_AIM OF THE EXERCISE_:
Transcribe the records exactly from the line with "Hcarrenb@caracoltv.com.co" to the end, both included.
══ RECORDS FOR THIS EXERCISE
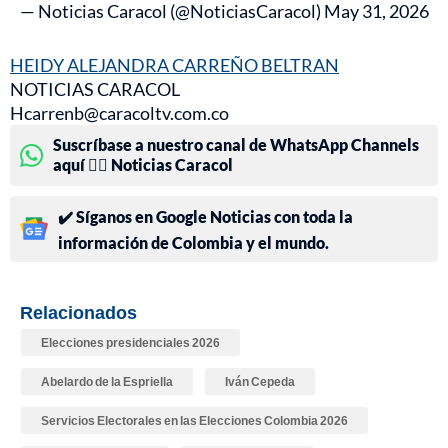
— Noticias Caracol (@NoticiasCaracol)
May 31, 2026
HEIDY ALEJANDRA CARREÑO BELTRAN
NOTICIAS CARACOL
Hcarrenb@caracoltv.com.co
Suscríbase a nuestro canal de WhatsApp Channels
aquí 👉🏻 Noticias Caracol
✔️ Síganos en Google Noticias con toda la
información de Colombia y el mundo.
Relacionados
Elecciones presidenciales 2026
Abelardo de la Espriella
Iván Cepeda
Servicios Electorales en las Elecciones Colombia 2026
════
_FINISHED TASK_:
Hcarrenb@caracoltv.com.co
Suscríbase a nuestro canal de WhatsApp Channels
aquí 👉🏻 Noticias Caracol
✔️ Síganos en Google Noticias con toda la
información de Colombia y el mundo.
Relacionados
Elecciones presidenciales 2026
Abelardo de la Espriella
Iván Cepeda
Servicios Electorales en las Elecciones Colombia 2026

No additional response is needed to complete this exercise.